When they were finished she went upstairs to start her official morning rounds before Dr. Sasscock could find her — she had carried some of his patients overnight, too. Brenda was lounging in her isolette, looking quite relaxed and even, in her own way, rather healthy. Sound asleep, she nonetheless lifted an arm to point as soon as Jemma stepped up on the dais.
“Hello, little thing,” Jemma said. “I get to visit you every morning now, you know, and be your own special moron. Your very own moron, to do a little dance for you when you’re sad, to lie down at your feet when you need to lord it over somebody, and when you are hungry you can say, Hey, moron, peel me a grape!” The baby dropped her arm, but continued to stare while Jemma felt her head and listened to her chest and belly. She had grown — now she was a thirty-six-weeker, almost big enough to be born, and almost big enough to have gone home, in the old world. Jemma had pictures of her in her new camera, and stored on the computer in the call room, documenting her many visits. Day by day and week by week she looked more human, though never much like a normal baby, with her toaster-shaped head and her train-wreck face and her many-fingered hands, not to mention the tubes that grew as certainly as her more natural appendages. There was still not much body to cover, and not much work involved in a full exam, even as her improving health allowed more detailed probing and firmer poking. But Jemma, when she was done with her exam, felt suddenly tired. It often happened this way. The first twelve hours of call were all right. Fifteen was a logy hour, but sixteen through twenty were fine. Zombie time started at hour twenty-four, and the big crash came in the morning of the next day, at hour twenty-five, when she could hardly remember her name and might fall asleep on her feet if she stopped moving for too long. She felt the crash impending now; to ward it off she closed up the isolette and put her head down on top of the box, meaning to keep it there ever so briefly — sometimes three minutes of sleep could keep you going for another hour. She fell asleep immediately, her hands relaxing where they hung at her sides, and her mouth opening a little, so her breath clouded the plastic.

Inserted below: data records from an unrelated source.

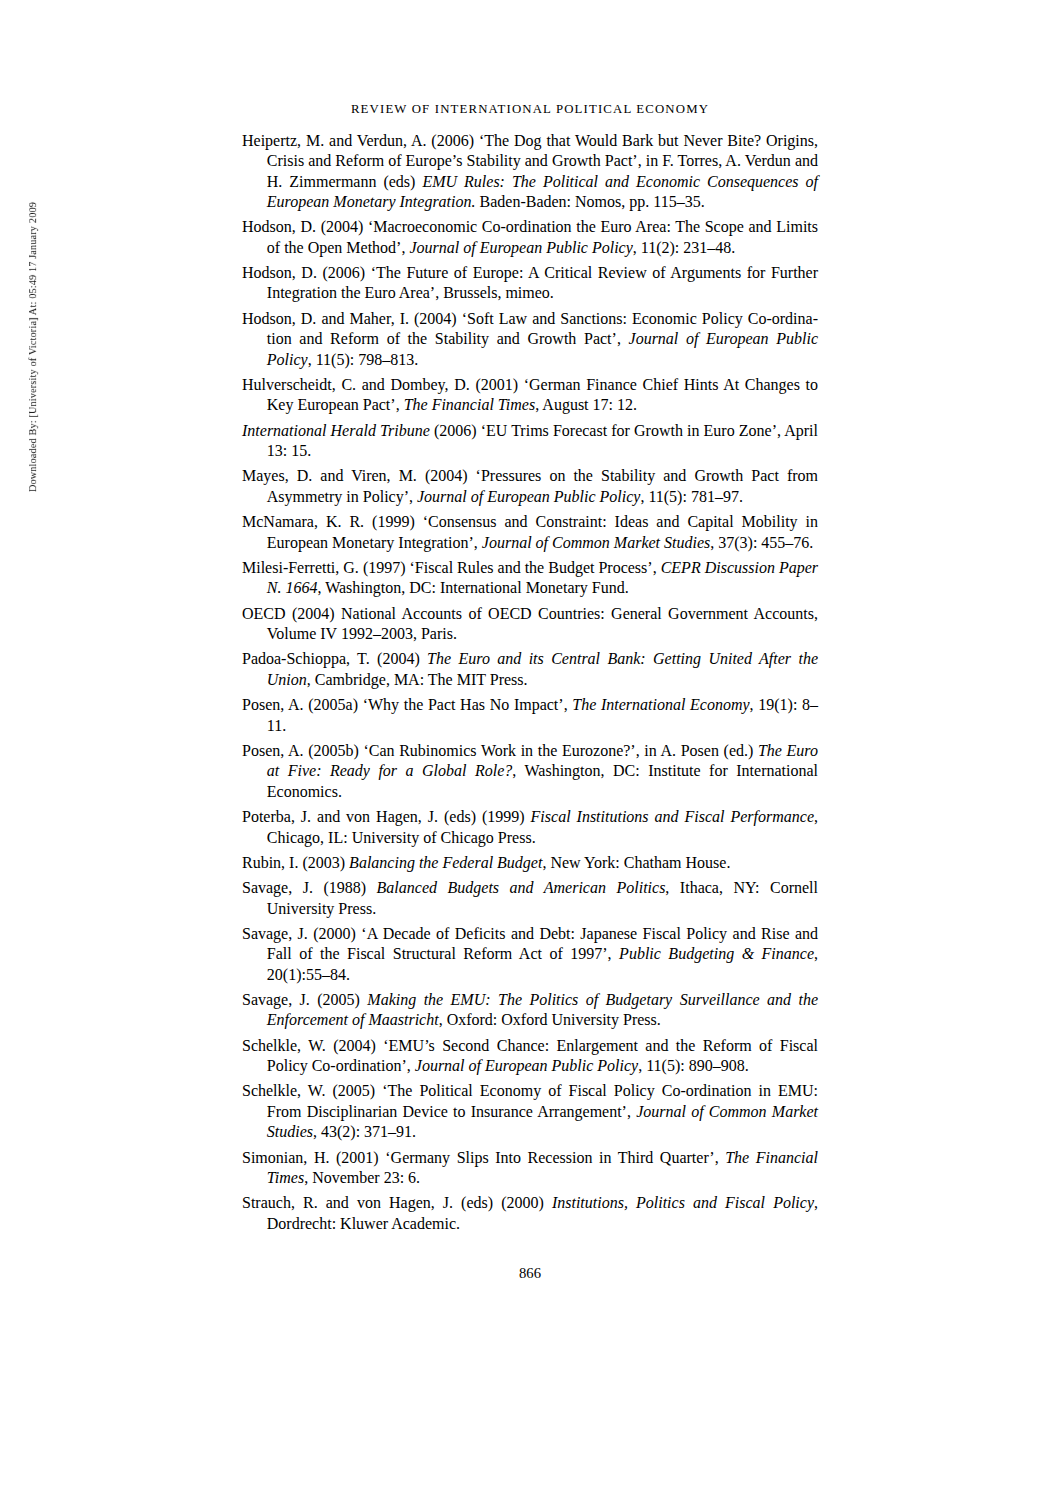Downloaded By: [University of Victoria] At: 05:49 17 January 2009
Review of International Political Economy
Heipertz, M. and Verdun, A. (2006) ‘The Dog that Would Bark but Never Bite? Origins, Crisis and Reform of Europe’s Stability and Growth Pact’, in F. Torres, A. Verdun and H. Zimmermann (eds) EMU Rules: The Political and Economic Consequences of European Monetary Integration. Baden-Baden: Nomos, pp. 115–35.
Hodson, D. (2004) ‘Macroeconomic Co-ordination the Euro Area: The Scope and Limits of the Open Method’, Journal of European Public Policy, 11(2): 231–48.
Hodson, D. (2006) ‘The Future of Europe: A Critical Review of Arguments for Further Integration the Euro Area’, Brussels, mimeo.
Hodson, D. and Maher, I. (2004) ‘Soft Law and Sanctions: Economic Policy Co-ordination and Reform of the Stability and Growth Pact’, Journal of European Public Policy, 11(5): 798–813.
Hulverscheidt, C. and Dombey, D. (2001) ‘German Finance Chief Hints At Changes to Key European Pact’, The Financial Times, August 17: 12.
International Herald Tribune (2006) ‘EU Trims Forecast for Growth in Euro Zone’, April 13: 15.
Mayes, D. and Viren, M. (2004) ‘Pressures on the Stability and Growth Pact from Asymmetry in Policy’, Journal of European Public Policy, 11(5): 781–97.
McNamara, K. R. (1999) ‘Consensus and Constraint: Ideas and Capital Mobility in European Monetary Integration’, Journal of Common Market Studies, 37(3): 455–76.
Milesi-Ferretti, G. (1997) ‘Fiscal Rules and the Budget Process’, CEPR Discussion Paper N. 1664, Washington, DC: International Monetary Fund.
OECD (2004) National Accounts of OECD Countries: General Government Accounts, Volume IV 1992–2003, Paris.
Padoa-Schioppa, T. (2004) The Euro and its Central Bank: Getting United After the Union, Cambridge, MA: The MIT Press.
Posen, A. (2005a) ‘Why the Pact Has No Impact’, The International Economy, 19(1): 8–11.
Posen, A. (2005b) ‘Can Rubinomics Work in the Eurozone?’, in A. Posen (ed.) The Euro at Five: Ready for a Global Role?, Washington, DC: Institute for International Economics.
Poterba, J. and von Hagen, J. (eds) (1999) Fiscal Institutions and Fiscal Performance, Chicago, IL: University of Chicago Press.
Rubin, I. (2003) Balancing the Federal Budget, New York: Chatham House.
Savage, J. (1988) Balanced Budgets and American Politics, Ithaca, NY: Cornell University Press.
Savage, J. (2000) ‘A Decade of Deficits and Debt: Japanese Fiscal Policy and Rise and Fall of the Fiscal Structural Reform Act of 1997’, Public Budgeting & Finance, 20(1):55–84.
Savage, J. (2005) Making the EMU: The Politics of Budgetary Surveillance and the Enforcement of Maastricht, Oxford: Oxford University Press.
Schelkle, W. (2004) ‘EMU’s Second Chance: Enlargement and the Reform of Fiscal Policy Co-ordination’, Journal of European Public Policy, 11(5): 890–908.
Schelkle, W. (2005) ‘The Political Economy of Fiscal Policy Co-ordination in EMU: From Disciplinarian Device to Insurance Arrangement’, Journal of Common Market Studies, 43(2): 371–91.
Simonian, H. (2001) ‘Germany Slips Into Recession in Third Quarter’, The Financial Times, November 23: 6.
Strauch, R. and von Hagen, J. (eds) (2000) Institutions, Politics and Fiscal Policy, Dordrecht: Kluwer Academic.
866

There now; goodnight, Jemma. Sleep well, for you’ll not sleep long, and since I am not a preserving angel I’ll not be able to catch you when the drop attacks come during walk-rounds, the creeping sleepiness that you feel coming more completely over you as the endless seconds pass and Emma tries to make you understand the differences between the three types of total anomalous pulmonary venous return. The big velvet sheet drops down over you, somehow managing to cover your feet and legs and belly and chest and shoulders before it covers your head and your eyes, and then you’ll be on the floor, awake already as soon as you’ve hit, all the insensitivists peering at you, disappointed at the already dissipated scent of a likely intubation. Sleep on, hard and deep. The customary morning bustle of the NICU will proceed around you, and the nurses will pay you, for the most part, only cursory attention. Nobody bears you any ill will, though one or two of them understand that you must have a pile of work to do, and yet they do not wake you because the prospect of your suffering pleases them just a little. Anna, arrived to feed the baby, doesn’t wake you, either, but her motives are pure: she thinks you need your rest, thinks you look worn out and a little ugly, and while she is waiting for the formula to run down through the tube, does your hair for you, and you will wake in half an hour with none of your morning work done but with a hairdo, three braids coiled on top of your head in a pattern that seems to your fuzzed-up mind as complex as the worst congenital heart lesion, that makes you, in your blue-green scrubs and dancing clogs and canary-colored robe, the very picture of post-call glamour.